É preciso livrar a educação pública, primeiro, desse sindicalismo

No Acre, existem dois sindicatos de educação: o Sinteac (Sindicato dos Trabalhadores em Educação do Acre) e o SinproAcre (Sindicato dos Professores do Acre). Ainda que distantes da realidade do Rio de Janeiro, os dois sindicatos acrianos organizam-se da mesma forma que o Seperj (Sindicato Estadual dos Profissionais de Educação do Rio de Janeiro).

Pierre Bourdieu chama o que já está organizado de estrutura estruturada, que vai da forma como as pessoas se relacionam à construção de um prédio. A estrutura que permite aparecer o já organizado, ele a chama de estrutura estruturante, que é a linguagem ou a malha de conceitos. A estrutura estruturante é ação da linguagem agindo na realidade para construir. Centralização é um desses conceitos de que a linguagem sindical faz uso para construir seu modelo de luta política. Combinado a outros conceitos inerentes, a centralização forma uma rede conceitual ou uma estrutura estruturante.

Embora assembleias gerais sejam realizadas para deliberar decisões, dando aparência de liberdade democrática, a estrutura estruturada da assembleia não deixa de ser centralizadora, pois o todo submete-se à proposta aprovada pela maioria, ou seja, a maioria é o centro. Pertence à natureza da massa a unicidade da direção hierárquica, porque o grande número exige resposta rápida, objetiva. A estrutura estruturada do sindicato ou a forma como ele se faz organizado acolhe a natureza da massa. No livro Psicologia das massas, Freud reconhece que esse fenômeno social tem não só a incapacidade da moderação como também a incapacidade do adiamento. Centralizar é o desejo da massa, porque, não podendo perder tempo, centralizar significa uniformidade, e uniformizar facilita a ação imediata.

Mas qual o problema disso? O problema é que, uma vez sendo desejo da massa, a centralização não é criadora, ou seja, uniformiza a linguagem da luta política. Coisifica. A massa necessita codificar a linguagem de luta de forma imediata, o que justifica a linguagem, por exemplo, do panfleto, que é uma forma de empobrecer a linguagem humana. A linguagem panfletária é linguagem-objeto, é o que Maurice Blanchot chama no livro O espaço literário de “linguagem ordinária, que nos dá a ilusão, a segurança do imediato, o qual, contudo, nada é senão o rotineiro”. A linguagem do panfleto é linguagem em estado bruto, em estado sólido de “coisa”. Uma linguagem assim só pode, com efeito, servir à violência por ela ser, ela mesma, violenta, servindo apenas ao confronto com o aparato policial. Professores de História, de Sociologia, de Filosofia, por exemplo, estudam anos e anos para sair de sala e “sair na mão” com homens bem armados. Livros lidos por professores não têm força de cassetete, por isso mesmo professores de sindicato já deveriam saber que livros são lidos para que provoquem a inteligência, nesse caso, a pensar formas criadoras de luta política.

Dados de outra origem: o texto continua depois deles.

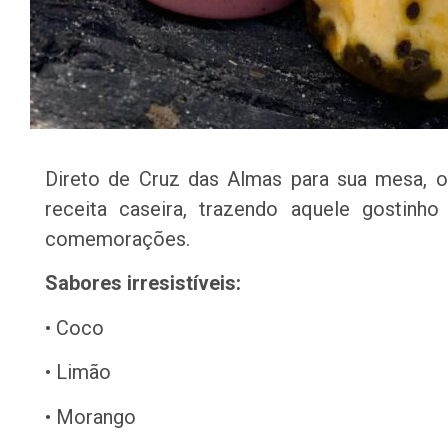
Direto de Cruz das Almas para sua mesa, o
receita caseira, trazendo aquele gostinh
comemorações.
Sabores irresistíveis:
• Coco
• Limão
• Morango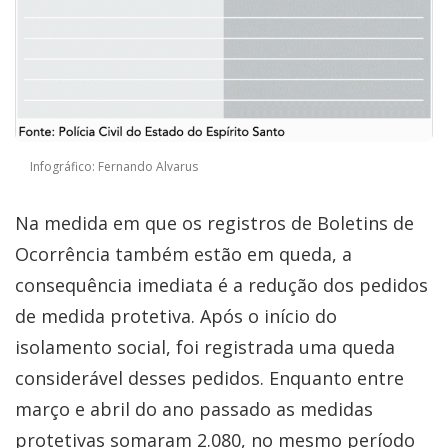
Infográfico: Fernando Alvarus
Na medida em que os registros de Boletins de
Ocorrência também estão em queda, a
consequência imediata é a redução dos pedidos
de medida protetiva. Após o início do
isolamento social, foi registrada uma queda
considerável desses pedidos. Enquanto entre
março e abril do ano passado as medidas
protetivas somaram 2.080, no mesmo período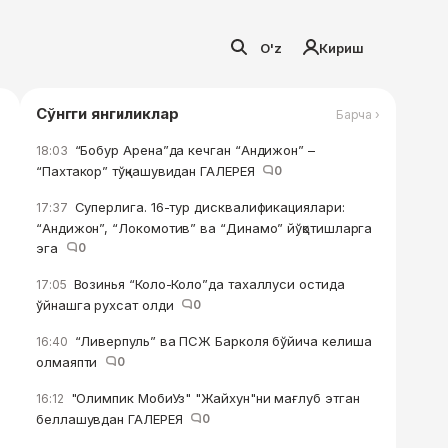
O'z
Кириш
Сўнгги янгиликлар
Барча ›
“Бобур Арена”да кечган “Андижон” –
18:03
“Пахтакор” тўқнашувидан ГАЛЕРЕЯ
0
Суперлига. 16-тур дисквалификациялари:
17:37
“Андижон”, “Локомотив” ва “Динамо” йўқотишларга
эга
0
Возинья “Коло-Коло”да тахаллуси остида
17:05
ўйнашга рухсат олди
0
“Ливерпуль” ва ПСЖ Барколя бўйича келиша
16:40
олмаяпти
0
"Олимпик МобиУз" "Жайхун"ни мағлуб этган
16:12
беллашувдан ГАЛЕРЕЯ
0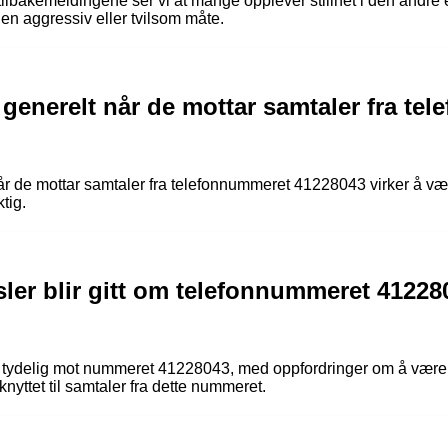
ilbakemeldingene ser vi at mange opplever stillhet i den andre e
 en aggressiv eller tvilsom måte.
 generelt når de mottar samtaler fra te
når de mottar samtaler fra telefonnummeret 41228043 virker å væ
tig.
sler blir gitt om telefonnummeret 41228
 tydelig mot nummeret 41228043, med oppfordringer om å være f
knyttet til samtaler fra dette nummeret.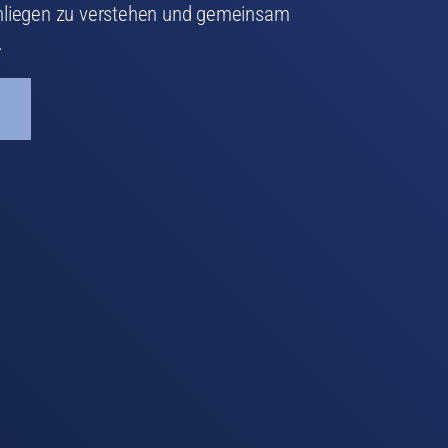
Anliegen zu verstehen und gemeinsam
.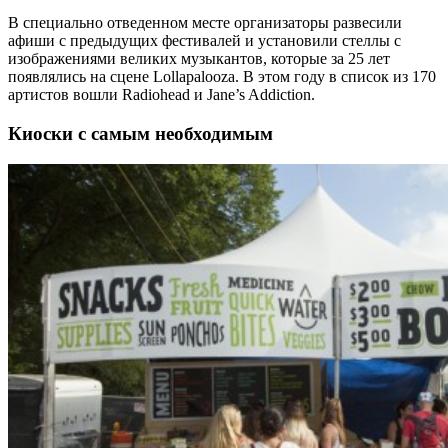
В специально отведенном месте организаторы развесили
афиши с предыдущих фестивалей и установили стеллы с
изображениями великих музыкантов, которые за 25 лет
появлялись на сцене Lollapalooza. В этом году в список из 170
артистов вошли Radiohead и Jane’s Addiction.
Киоски с самым необходимым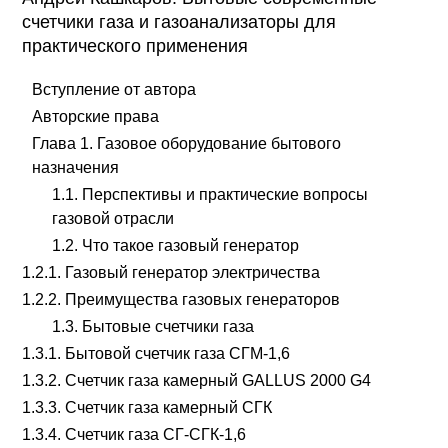
счетчики газа и газоанализаторы для
практического применения
Вступление от автора
Авторские права
Глава 1. Газовое оборудование бытового
назначения
1.1. Перспективы и практические вопросы
газовой отрасли
1.2. Что такое газовый генератор
1.2.1. Газовый генератор электричества
1.2.2. Преимущества газовых генераторов
1.3. Бытовые счетчики газа
1.3.1. Бытовой счетчик газа СГМ-1,6
1.3.2. Счетчик газа камерный GALLUS 2000 G4
1.3.3. Счетчик газа камерный СГК
1.3.4. Счетчик газа СГ-СГК-1,6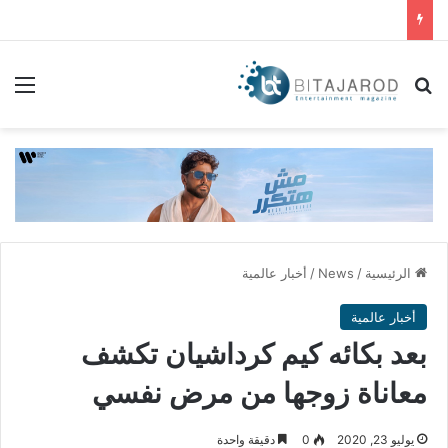
بحث عن
الق
الرئيسية
/
News
/
أخبار عالمية
أخبار عالمية
بعد بكائه كيم كرداشيان تكشف
معاناة زوجها من مرض نفسي
يوليو 23, 2020
0
دقيقة واحدة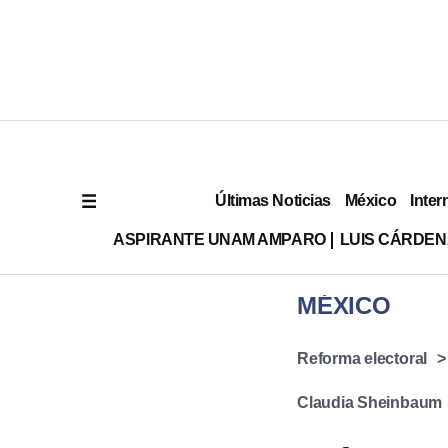
Últimas Noticias
México
Inter
ASPIRANTE UNAM AMPARO
LUIS CÁRDEN
MÉXICO
Reforma electoral
Claudia Sheinbaum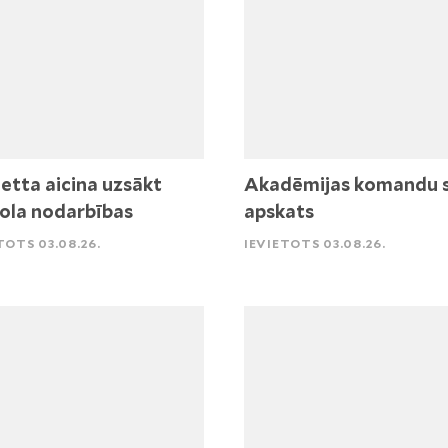
etta aicina uzsākt
Akadēmijas komandu 
ola nodarbības
apskats
TOTS 03.08.26.
IEVIETOTS 03.08.26.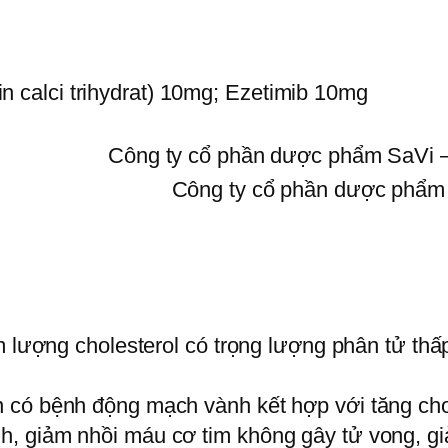
in calci trihydrat) 10mg; Ezetimib 10mg
Công ty cổ phần dược phẩm SaVi
Công ty cổ phần dược phẩm
ượng cholesterol có trọng lượng phân tử thấp,
 bệnh động mạch vành kết hợp với tăng chol
, giảm nhồi máu cơ tim không gây tử vong, gi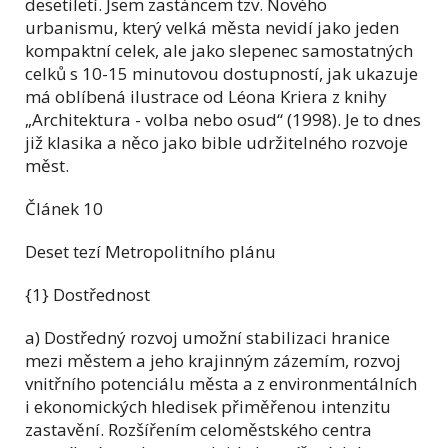
desetiletí. Jsem zastáncem tzv. Nového
urbanismu, který velká města nevidí jako jeden
kompaktní celek, ale jako slepenec samostatných
celků s 10-15 minutovou dostupností, jak ukazuje
má oblíbená ilustrace od Léona Kriera z knihy
„Architektura - volba nebo osud“ (1998). Je to dnes
již klasika a něco jako bible udržitelného rozvoje
měst.
Článek 10
Deset tezí Metropolitního plánu
{1} Dostřednost
a) Dostředný rozvoj umožní stabilizaci hranice
mezi městem a jeho krajinným zázemím, rozvoj
vnitřního potenciálu města a z environmentálních
i ekonomických hledisek přiměřenou intenzitu
zastavění. Rozšířením celoměstského centra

Essas formas criadoras, porém, permanecerão sepultadas caso a linguagem sindical – isto é, sua estrutura estruturante – continuar a ser linguagem de coveiro. Em pleno século 21, a luta política dos professores do Acre e do Rio de Janeiro iguala-se à luta narrada por Zola no romance Germinal, de 1885, onde trabalhadores de uma mina de carvão movem-se na condição de massa conforme o conceito de centralização.

Filósofo, psicanalista e economista, Cornelius Castoriadis pensa o desconcertante conceito de matilha, ideia que Gilles Deleuze e Félix Guattari repensam em Mil platôs. Se a centralização ou a concentração está para a grande quantidade, a restrição de número está para as metamorfoses qualitativas. O conceito de matilha é conceito de criação, conceito que nunca busca o centro, que nega a hierarquia fixa e o rebanho. O conceito de matilha é conceito de uma luta que não para de ser arte em alegre estado de fuga. Guardadas as devidas comparações, matilha ou bando assemelha-se aos jograis na Idade Média, ao teatro mambembe. De Castoriadis, sugiro este livro: A experiência do movimento operário.

Refém de homens públicos nocivos à vida, a escola pública também é refém do sindicalista desejoso somente da profissão de ser político para deixar de estar professor. A educação precisa deixar de ser “protegida” por um sindicalismo a serviço de estrutura partidária. A escola clama para ser do professor de História, de Sociologia, de Matemática, de Filosofia. Sim, eu sei: a luta continua, o único problema é que não precisa ser a mesma. Conceitos precisam ser outros.